Я внимательнее посмотрел в ее глаза, что можно сейчас озвучить?
– Что?.. Может вот это:
Не знаю… Но каждому вставать и падать?
Не знаю… Но каждому смеяться и плакать?
Не знаю… Но каждому грозит гроза.
Но есть на свете твои глаза.
– Нет не то. Это в другой раз оно очень длинное, лучше …
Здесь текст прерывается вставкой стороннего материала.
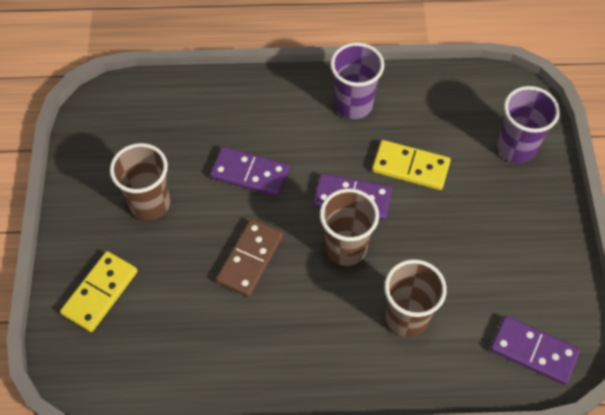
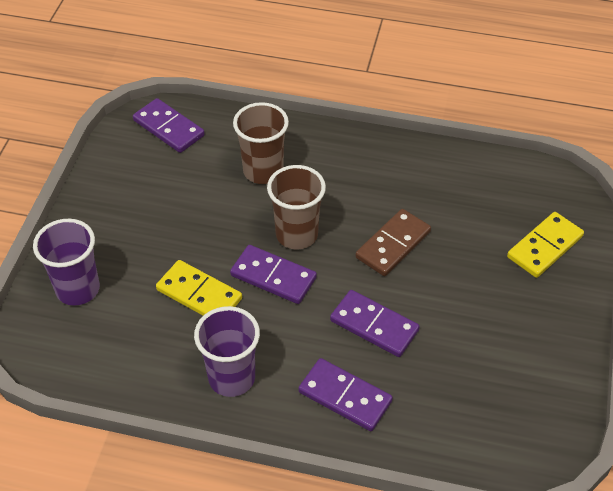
camera: 165 degrees left, 10 degrees down
(150, 203) = (489, 318): brown cup -> none
(260, 110) = (345, 396): none -> purple domino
Глаза! Боже мой! Какие глаза!
Карий кружок, а вокруг бирюза.
Я боюсь обмануться, но их глубина,
Так зовет вдруг и манит, не вижу я дна.
Бархат ресниц несмело дрожит,
Тени печаль под ними лежит.
Тихонько губами я к ним прикоснусь,
И тут замираю, а вдруг обожгусь?
Об эти черные два уголька.
Искры блеснули в их уголках,
Это же смех, а может и страх,
А может и тайны неведомой флаг.
Ох, и глаза! Ну, и глаза!
Сколько же раз вы сводили с ума?
– Классно, жаль, что не про меня, очень похоже.
– Когда-нибудь я и тебе напишу, просто стихи это состояние души, а сейчас настроение не то, извини.
– А, что? Я ничего. – Она пожала плечами. – Иногда я людям завидую, как это у них ловко получается слова складывать.